Now, before you conclude that I was engaged in perpetrating some sort of crime, let me that I was engaged in minisniping, a shooting sport that will drive you nuts in a delightful, I-can’t-wait-to-try-this-again sort of way.
The world found out about minisniping when Peter Capstick published an article in the October, 1984, issue of Guns & Ammo magazine. In it, he laid out the rules for a competition that had seduced Capstick and his shooting buddies: get some used 9mm casings, stick them primer end down on a bit of modeling clay, back off 35 yards, and shoot at them off a rest with a scoped 10 meter match air rifle.
The thing that makes the game so much fun and so frustrating at the same time is the combination of the small target, the distance, and the nature of the match air rifles. Olympic match air rifles are wickedly accurate at 10 meters, the distance at which Olympians compete. But match rifles are also slow – generally launching pellets at around 550-600 feet per second. When the pellet gets 105 feet down range (35 yards), the wind has had (relatively speaking) a lot of time to play with the projectile, taking your carefully aimed shot and knocking it into a cocked hat.
If you want to minisnipe well, you better learn to read the wind. It’s easy to create wind flags by sticking some wooden dowels in the ground and taping some toilet paper to the top of each.

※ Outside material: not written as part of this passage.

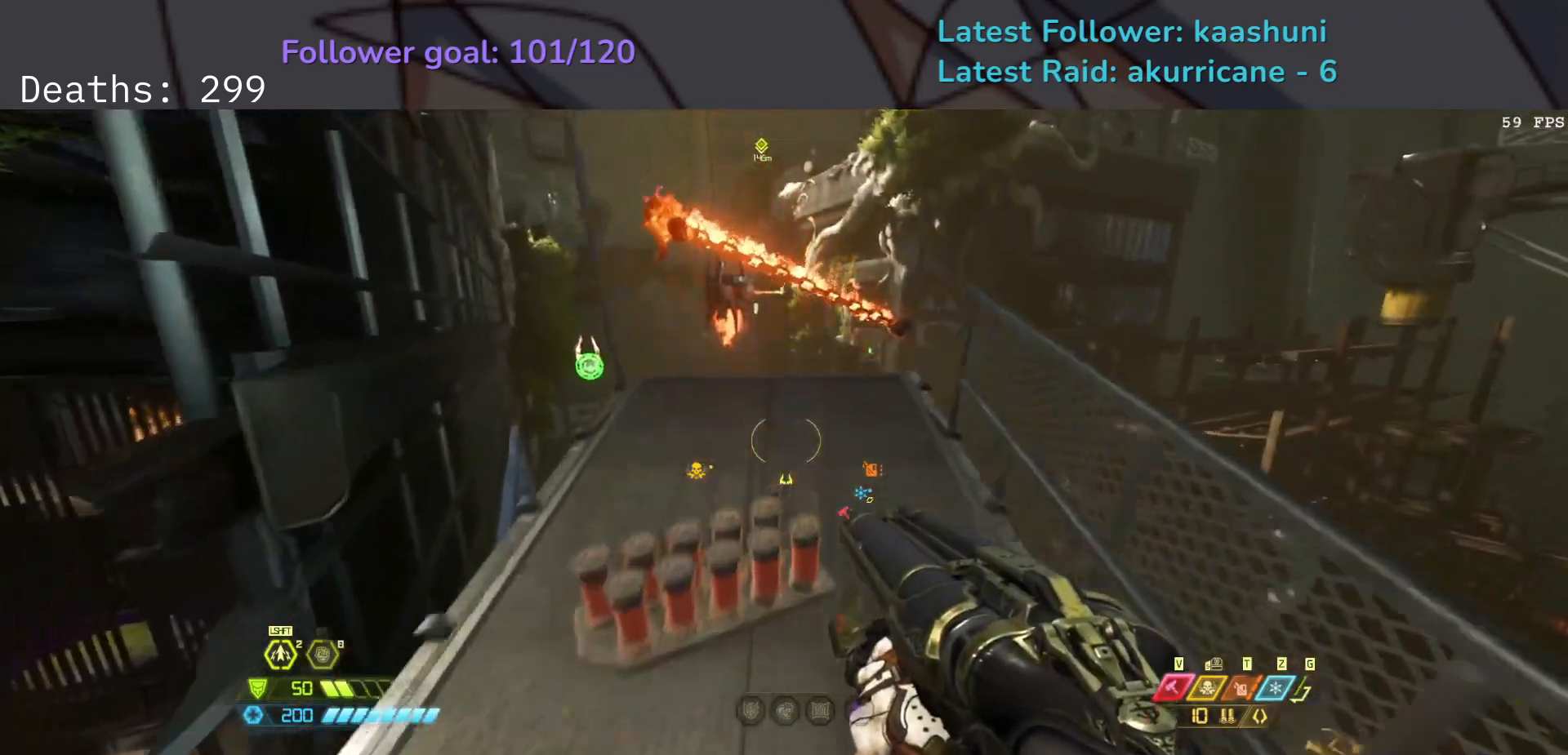
{"keys": [], "mouse": [], "events": [[100, "e", "up"]]}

Put some backing paper behind your 9mm targets so you can see where your shots landed, and maybe you’ll be able to compensate for your misses. Of course, if you want to be a purist, forget the wind flags and dope the wind by reading the environmental clues such as the movement of leaves and grass.
When it comes to airguns to use for minisniping, Capstick and his friends used the classic match rifles of the day like the FWB 300. My minisniper of choice is an FWB 150 in an FWB 300 stock. Any of the modern match rifles will make a superb (but expensive) minisniper so long as it can be easily scoped.
If you don’t already own a match air rifle, the Beeman R7 is a relatively low cost alternative that launches pellets in the 550-600 fps range (you’ll need a scope). The Daisy Avanti series entry level match rifles can be easily scoped and work well, although they shoot slower at around 500 fps. If you want to try minisniping with an air pistol, the Crosman 2300S or 2300T both are very accurate and can be easily fitted with a scope. A bipod is a useful addition to the Crosman pistols as well.